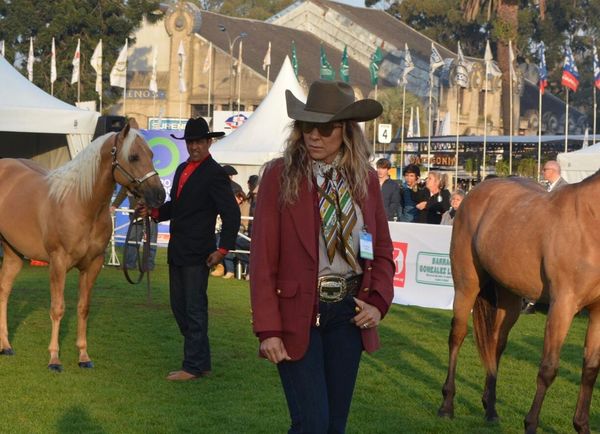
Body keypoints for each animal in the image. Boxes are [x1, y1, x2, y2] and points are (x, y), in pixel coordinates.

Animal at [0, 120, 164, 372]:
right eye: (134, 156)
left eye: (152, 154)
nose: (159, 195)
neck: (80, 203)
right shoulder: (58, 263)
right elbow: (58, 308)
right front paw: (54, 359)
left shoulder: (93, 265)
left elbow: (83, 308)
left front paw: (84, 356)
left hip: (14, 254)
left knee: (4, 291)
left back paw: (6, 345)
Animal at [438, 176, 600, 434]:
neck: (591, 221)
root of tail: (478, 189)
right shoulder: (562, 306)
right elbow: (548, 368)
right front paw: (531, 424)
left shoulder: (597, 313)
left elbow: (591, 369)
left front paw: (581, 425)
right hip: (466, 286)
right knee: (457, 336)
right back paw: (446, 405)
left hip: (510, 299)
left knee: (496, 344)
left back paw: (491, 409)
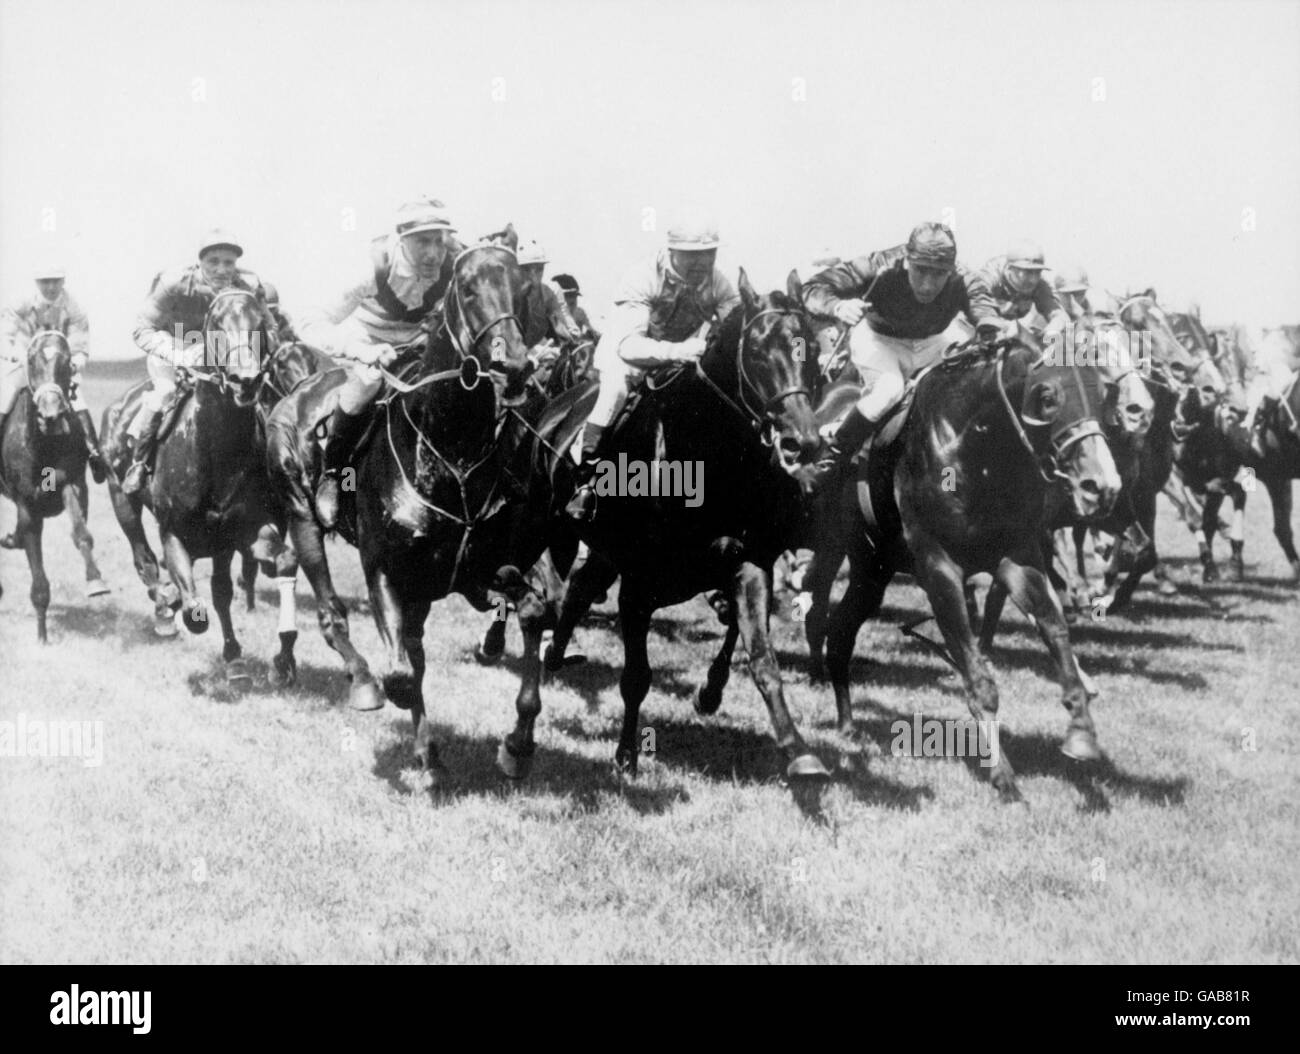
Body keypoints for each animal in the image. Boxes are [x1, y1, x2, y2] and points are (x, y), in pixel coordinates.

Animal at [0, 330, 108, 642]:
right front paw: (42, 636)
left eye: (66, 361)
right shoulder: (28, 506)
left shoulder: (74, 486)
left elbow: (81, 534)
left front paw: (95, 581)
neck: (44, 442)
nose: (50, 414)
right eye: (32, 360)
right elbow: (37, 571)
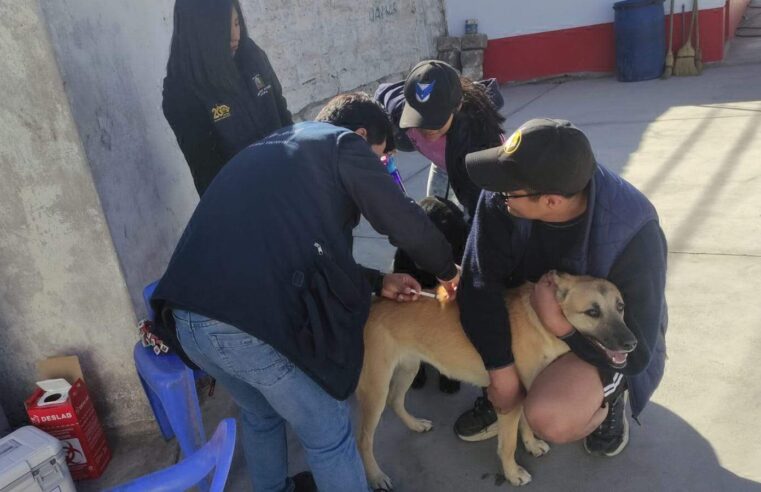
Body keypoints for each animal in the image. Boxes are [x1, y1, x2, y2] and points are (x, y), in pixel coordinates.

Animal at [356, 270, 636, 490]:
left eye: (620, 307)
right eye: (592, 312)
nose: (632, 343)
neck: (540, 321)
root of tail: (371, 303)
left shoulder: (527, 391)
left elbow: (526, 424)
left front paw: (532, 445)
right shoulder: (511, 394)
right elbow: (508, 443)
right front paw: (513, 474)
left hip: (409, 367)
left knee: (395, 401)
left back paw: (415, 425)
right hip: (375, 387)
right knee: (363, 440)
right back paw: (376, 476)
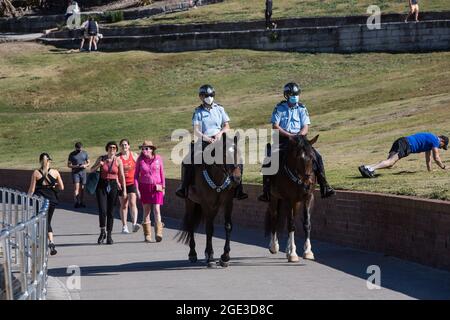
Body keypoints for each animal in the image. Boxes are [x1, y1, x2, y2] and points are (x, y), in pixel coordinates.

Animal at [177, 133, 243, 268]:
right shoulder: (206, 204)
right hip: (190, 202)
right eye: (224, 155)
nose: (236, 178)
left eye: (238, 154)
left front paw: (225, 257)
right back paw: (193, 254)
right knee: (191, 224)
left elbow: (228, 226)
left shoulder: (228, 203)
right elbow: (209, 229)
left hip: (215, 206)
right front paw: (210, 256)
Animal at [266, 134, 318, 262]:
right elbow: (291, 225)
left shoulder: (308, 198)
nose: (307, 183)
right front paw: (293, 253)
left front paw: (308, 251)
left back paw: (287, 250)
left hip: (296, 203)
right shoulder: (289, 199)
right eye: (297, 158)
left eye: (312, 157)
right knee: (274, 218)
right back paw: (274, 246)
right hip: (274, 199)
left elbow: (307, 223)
• • •
* _WORK REQUEST_
Omitting the pictures, repeat all entries exactly.

* _ANSWER BELOW_
Body keypoints for each animal in the image. Boxes are [x1, y1, x2, y2] and points are (x, y), in pixel coordinates.

Animal at [0, 120, 164, 372]:
right eye: (134, 156)
left eye: (152, 154)
nose: (159, 195)
neck: (80, 203)
right shoulder: (58, 263)
right elbow: (58, 308)
right front paw: (54, 359)
left shoulder: (93, 265)
left elbow: (83, 308)
left front paw: (84, 356)
left hip: (14, 254)
left knee: (4, 291)
left back paw: (6, 345)
Animal at [438, 176, 600, 434]:
neck: (591, 221)
root of tail: (478, 189)
right shoulder: (562, 306)
right elbow: (548, 368)
right front paw: (531, 424)
left shoulder: (597, 313)
left elbow: (591, 369)
left front paw: (581, 425)
right hip: (466, 286)
right knee: (457, 336)
right back paw: (446, 405)
left hip: (510, 299)
left knee: (496, 344)
left back paw: (491, 409)
Body keypoints for each animal in the image. Boxes are [x1, y1, x2, y2] and points are (x, y), in pixel coordinates.

Animal at [0, 330, 108, 642]:
right front paw: (42, 636)
left eye: (66, 361)
right shoulder: (28, 506)
left shoulder: (74, 486)
left elbow: (81, 534)
left front paw: (95, 581)
neck: (44, 442)
nose: (50, 414)
right eye: (32, 360)
right elbow: (37, 571)
Body keypoints for each animal in the image. Boxes are [x1, y1, x2, y2] and points are (x, y), in pixel coordinates.

Animal at [356, 270, 636, 490]:
left eye: (620, 307)
right eye: (592, 312)
nose: (632, 343)
neck: (540, 321)
root of tail: (371, 303)
left shoulder: (527, 391)
left elbow: (526, 424)
left front paw: (532, 445)
right shoulder: (511, 394)
right elbow: (508, 443)
right front paw: (513, 474)
left hip: (409, 367)
left knee: (395, 401)
left back paw: (415, 425)
right hip: (375, 387)
right knee: (363, 440)
right back paw: (376, 476)
Body keypoints for each animal in the image. Boxes are [x1, y1, x2, y2] and points are (x, y), in pixel coordinates.

Animal at [177, 133, 243, 268]:
right shoulder: (206, 204)
right hip: (190, 202)
right eye: (224, 155)
nose: (236, 178)
left eye: (238, 154)
left front paw: (225, 257)
right back paw: (193, 254)
right knee: (191, 224)
left elbow: (228, 226)
left shoulder: (228, 203)
right elbow: (209, 229)
left hip: (215, 206)
right front paw: (210, 256)
Animal at [266, 134, 318, 262]:
right elbow: (291, 225)
left shoulder: (308, 198)
nose: (307, 183)
right front paw: (293, 253)
left front paw: (308, 251)
left back paw: (287, 250)
left hip: (296, 203)
right shoulder: (289, 199)
right eye: (297, 158)
left eye: (312, 157)
right knee: (274, 218)
right back paw: (274, 246)
right hip: (274, 199)
left elbow: (307, 223)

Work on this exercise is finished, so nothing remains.